A challenging case: An emaciated cat with abdominal distention
This outdoor cat's severely distended abdomen and weight loss were the most obvious manifestations of numerous internal problems.
Sep 01, 2004
Four months later, the cat had been presented to the referring veterinarian because of constant vocalization and severe abdominal distention. The owners had noticed that the cat had become increasingly lethargic and anorectic and was vomiting. The results of a complete blood count and serum chemistry profile had been similar to those before except for a further increase in the total white blood cell count. At both visits to the referring veterinarian, the results of enzyme-linked immunosorbent assays (ELISAs) had been negative for feline leukemia virus (FeLV) antigen and feline immunodeficiency virus (FIV) antibody. The cat was subsequently referred to The University of Tennessee's College of Veterinary Medicine for evaluation of severe abdominal distention.

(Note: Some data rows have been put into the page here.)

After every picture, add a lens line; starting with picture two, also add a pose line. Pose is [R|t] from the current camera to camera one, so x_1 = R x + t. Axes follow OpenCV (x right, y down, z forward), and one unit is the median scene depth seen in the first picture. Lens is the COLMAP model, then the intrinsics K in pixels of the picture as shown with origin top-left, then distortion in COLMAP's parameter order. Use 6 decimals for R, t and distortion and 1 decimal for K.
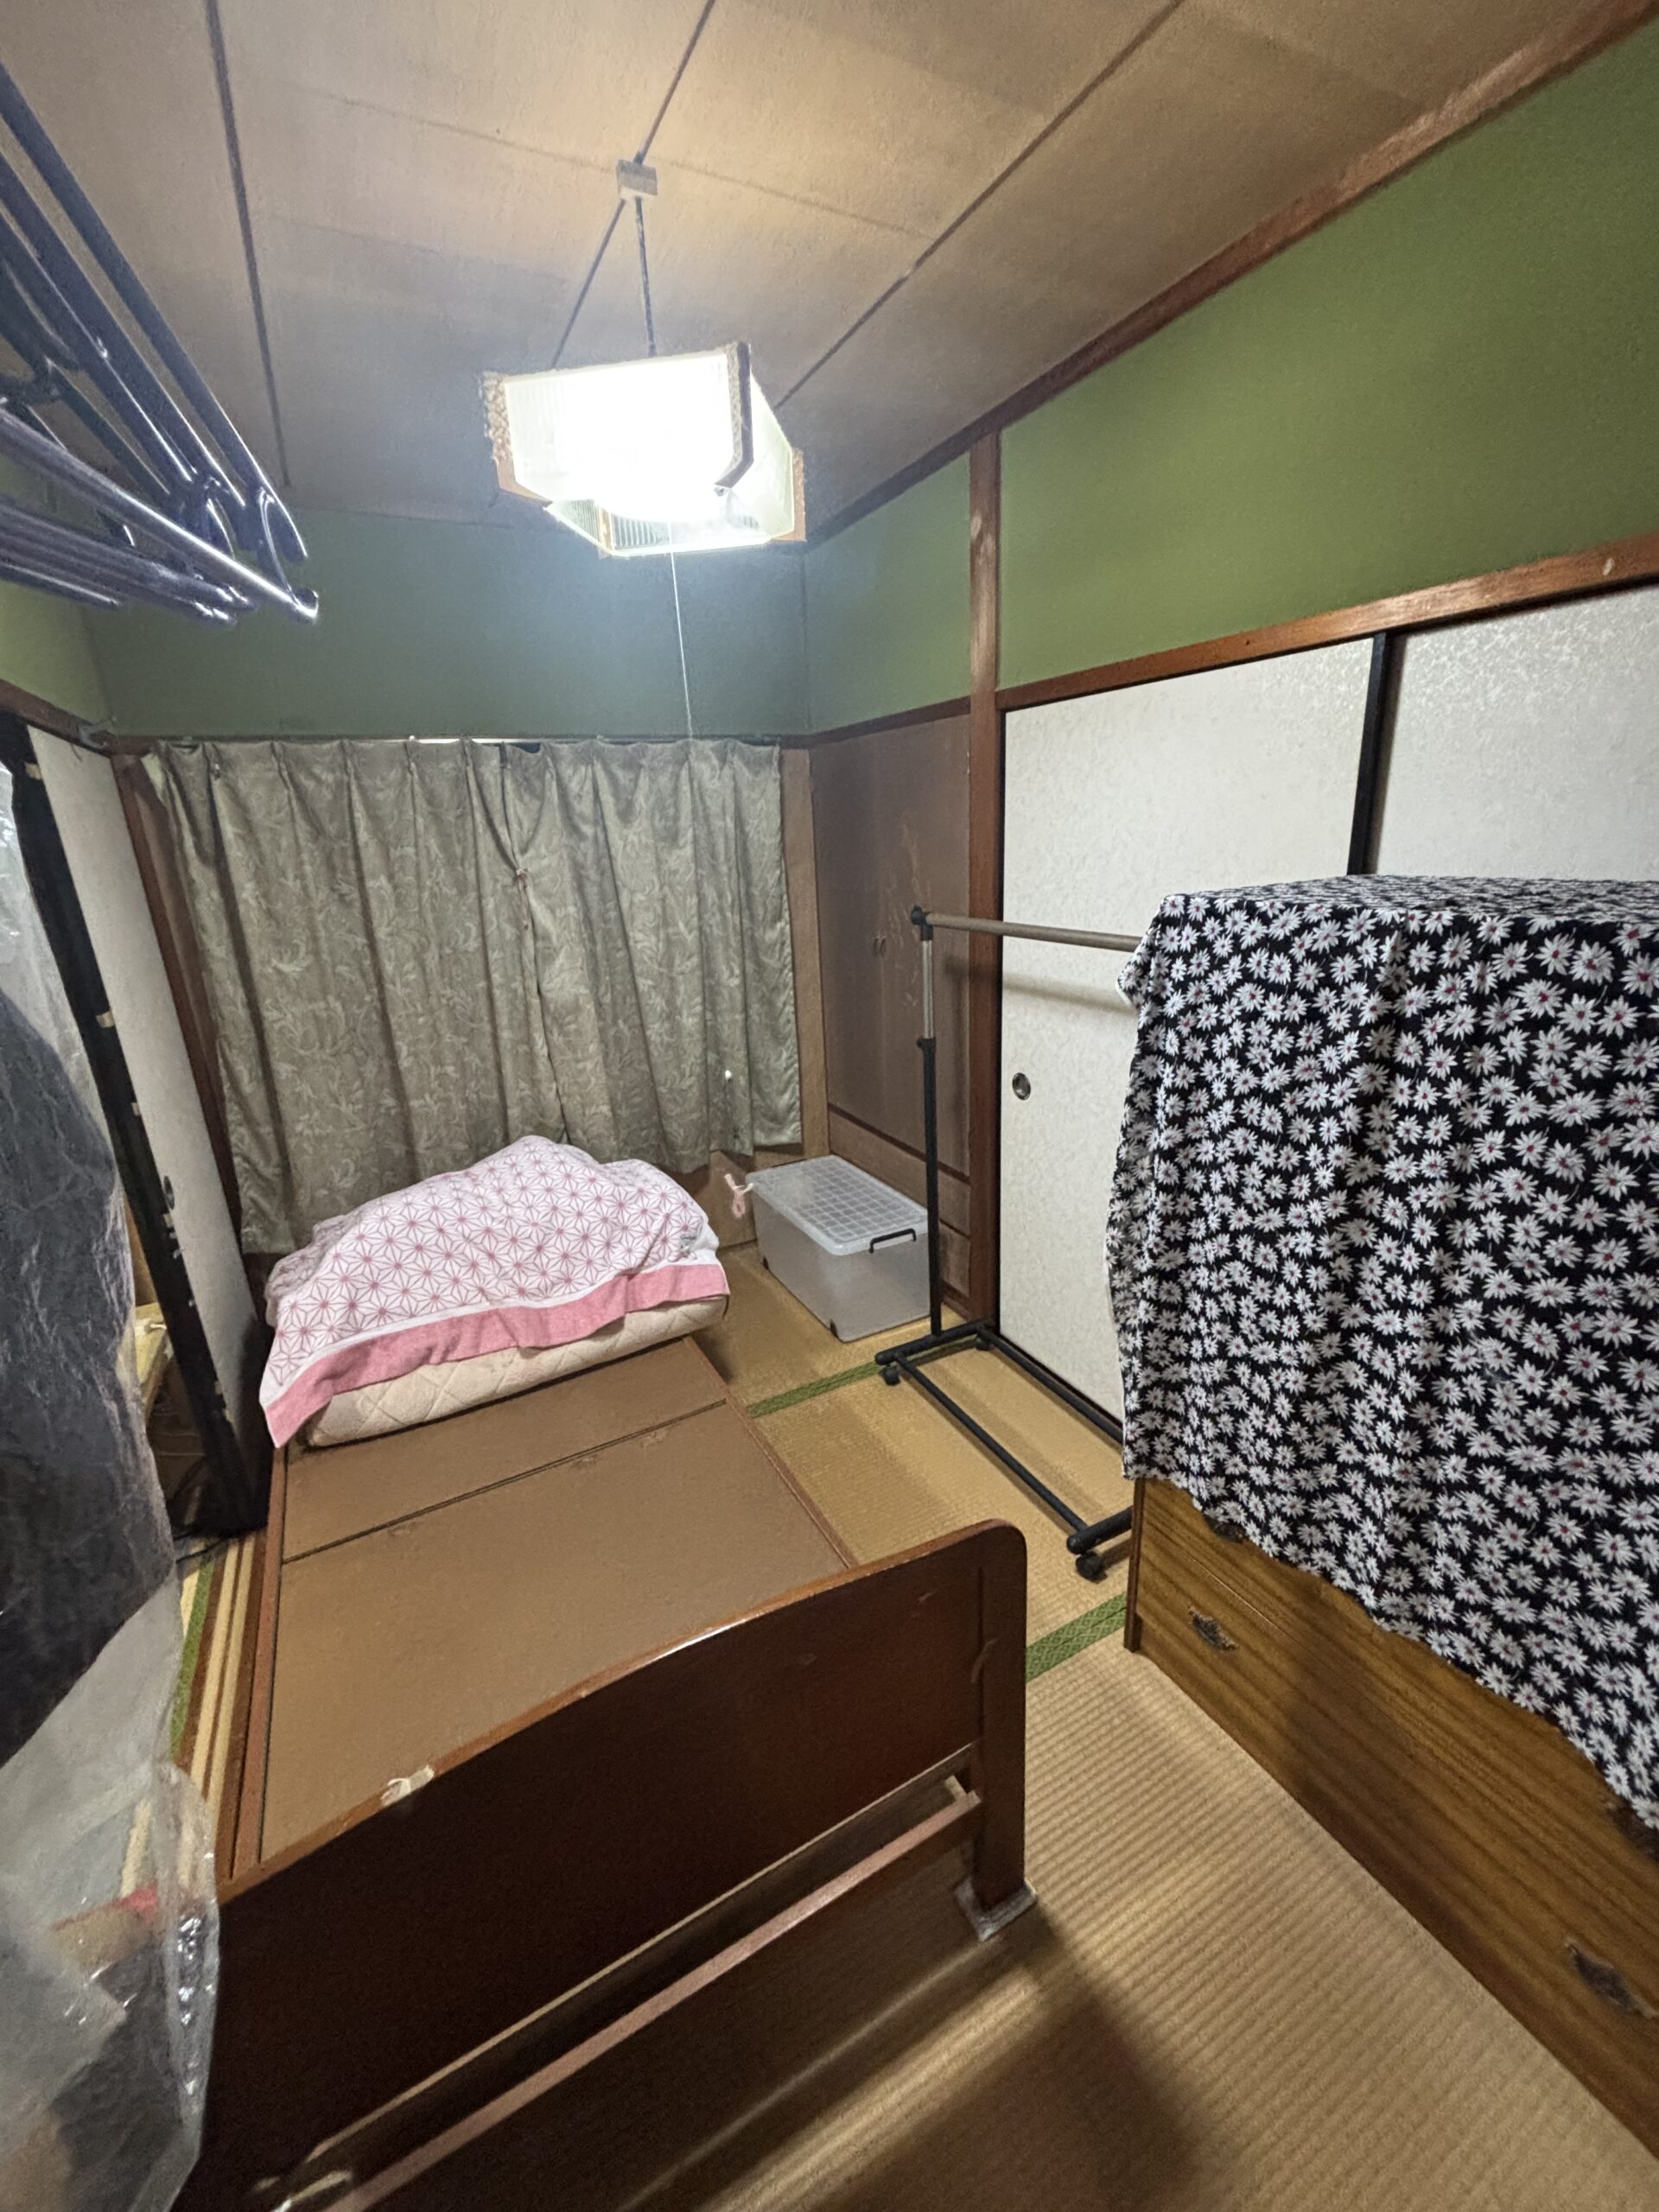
lens RADIAL K [[884.5, 0, 827.9], [0, 884.5, 1108.1], [0, 0, 1]] dist [0.000541, -0.000046]
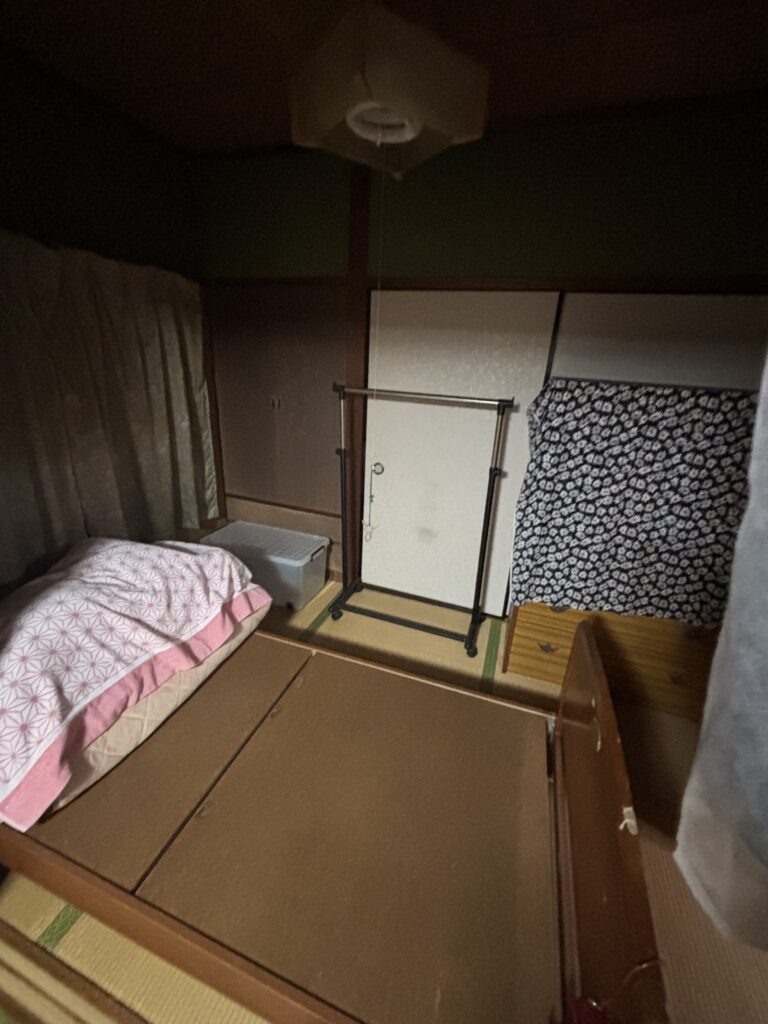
lens RADIAL K [[409.5, 0, 390.3], [0, 409.5, 513.0], [0, 0, 1]] dist [0.000541, -0.000046]
pose [[0.731574, -0.161111, 0.662452, -0.938553], [0.120915, 0.986934, 0.106495, -0.042594], [-0.670954, 0.002191, 0.741496, 0.472439]]
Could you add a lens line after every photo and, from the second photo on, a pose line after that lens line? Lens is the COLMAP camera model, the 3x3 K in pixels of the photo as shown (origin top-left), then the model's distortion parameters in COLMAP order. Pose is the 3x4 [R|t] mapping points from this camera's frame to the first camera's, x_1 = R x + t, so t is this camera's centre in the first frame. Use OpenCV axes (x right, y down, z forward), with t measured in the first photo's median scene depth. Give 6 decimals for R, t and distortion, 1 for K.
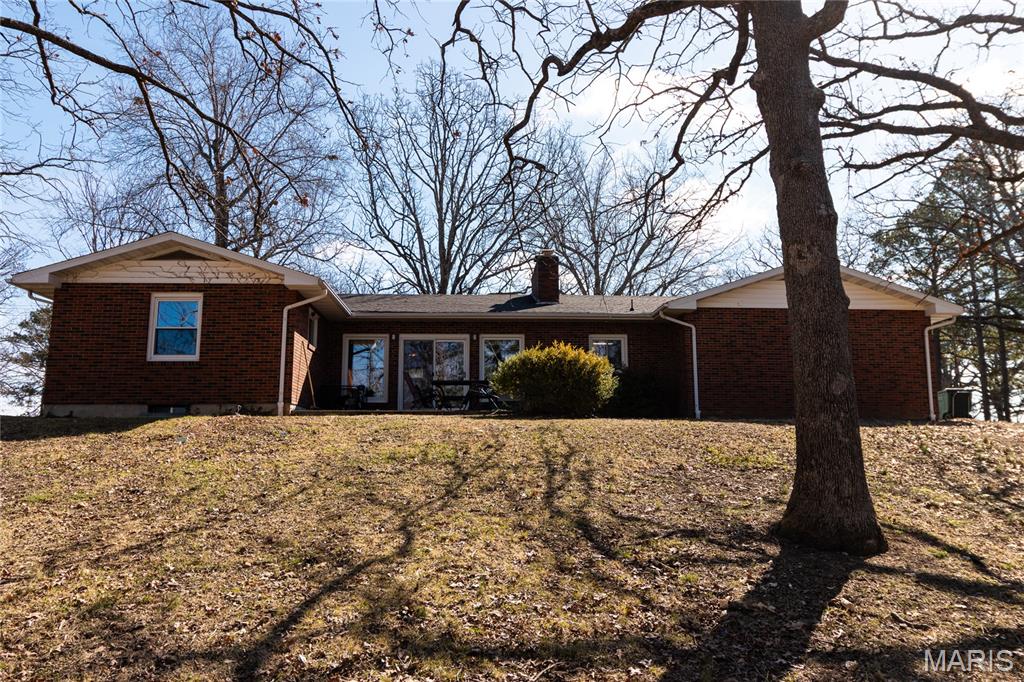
lens RADIAL K [[790.4, 0, 511.2], [0, 790.4, 342.4], [0, 0, 1]] dist [0.022030, -0.001461]
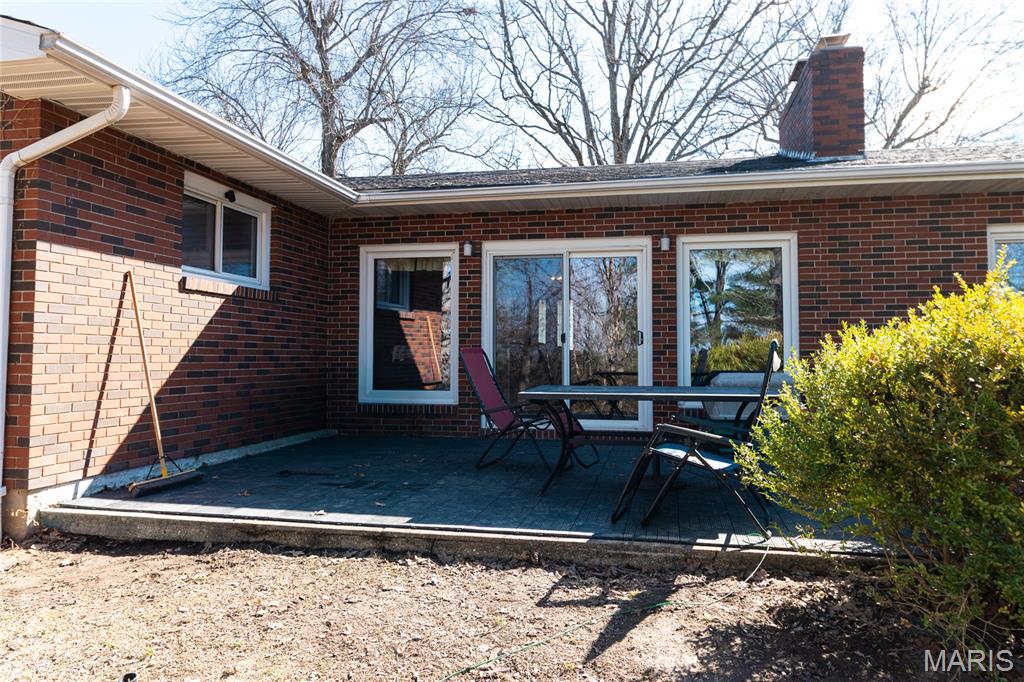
lens RADIAL K [[716.4, 0, 517.2], [0, 716.4, 337.7], [0, 0, 1]] dist [0.004337, -0.000455]
pose [[0.969679, 0.000006, -0.244383, -0.017858], [0.028850, 0.993004, 0.114499, -0.001870], [0.242674, -0.118078, 0.962895, 0.373671]]
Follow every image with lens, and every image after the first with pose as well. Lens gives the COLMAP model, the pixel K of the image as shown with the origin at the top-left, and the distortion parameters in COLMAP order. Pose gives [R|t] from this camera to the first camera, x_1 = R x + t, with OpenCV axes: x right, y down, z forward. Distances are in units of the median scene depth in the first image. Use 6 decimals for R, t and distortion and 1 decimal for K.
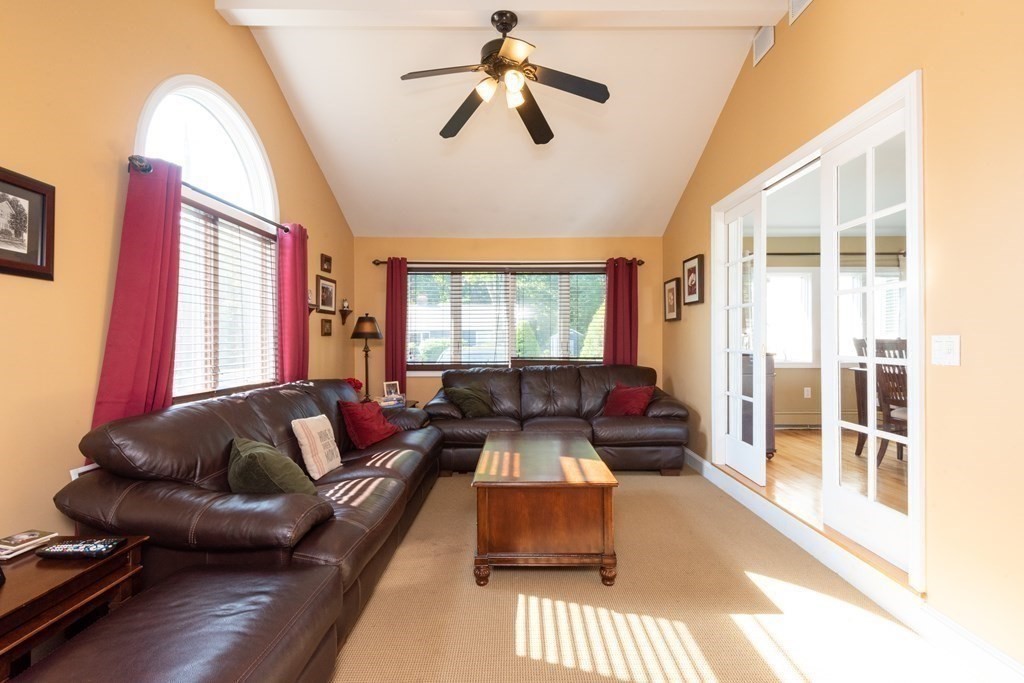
lens RADIAL K [[462.1, 0, 513.7], [0, 462.1, 335.3], [0, 0, 1]] dist [0.011010, -0.003985]
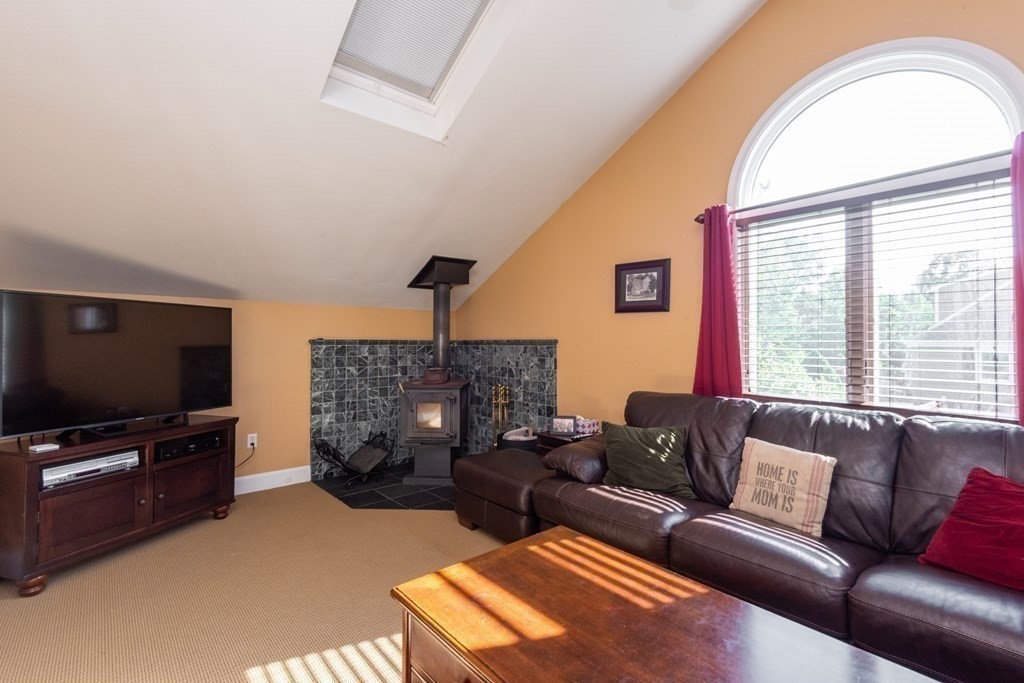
lens RADIAL K [[462.1, 0, 509.7], [0, 462.1, 340.9], [0, 0, 1]] dist [0.011010, -0.003985]
pose [[-0.741907, -0.020679, -0.670184, 0.659152], [-0.012218, 0.999775, -0.017323, 0.032736], [0.670391, -0.004664, -0.741993, 1.979299]]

Initial physical examination and diagnostic procedures
Abnormal complete blood count results included a nonregenerative, hypochromic anemia; leukocytosis; neutrophilia with a mild left shift; and lymphopenia (Table 1). Serum chemistry profile abnormalities included an elevated blood urea nitrogen concentration, hypoalbuminemia, hyperglobulinemia, hyperbilirubinemia, mild hyponatremia, and elevated aspartate transaminase activity (Table 1). A urine sample was not obtained at initial presentation because of the cat's tympanic abdomen and suspected pneumoperitoneum. The results of FeLV and FIV ELISAs were negative. The result of an ELISA for Dirofilaria immitis antibody was negative, and the result of an ELISA for D. immitis antigen was weakly positive. An IgM antibody titer for Toxoplasma gondii was less than 1:512 (greater than or equal to 512 is suspect), and the IgG antibody titer was 1:8,192 (greater than or equal to 32 is considered positive). A Western blot to detect antibody to Bartonella henselae, Bartonella clarridgeiae, and Bartonella koehlerae measured +3 (immunoblot grade = +1 to +4), indicating strong reactivity and possible infection.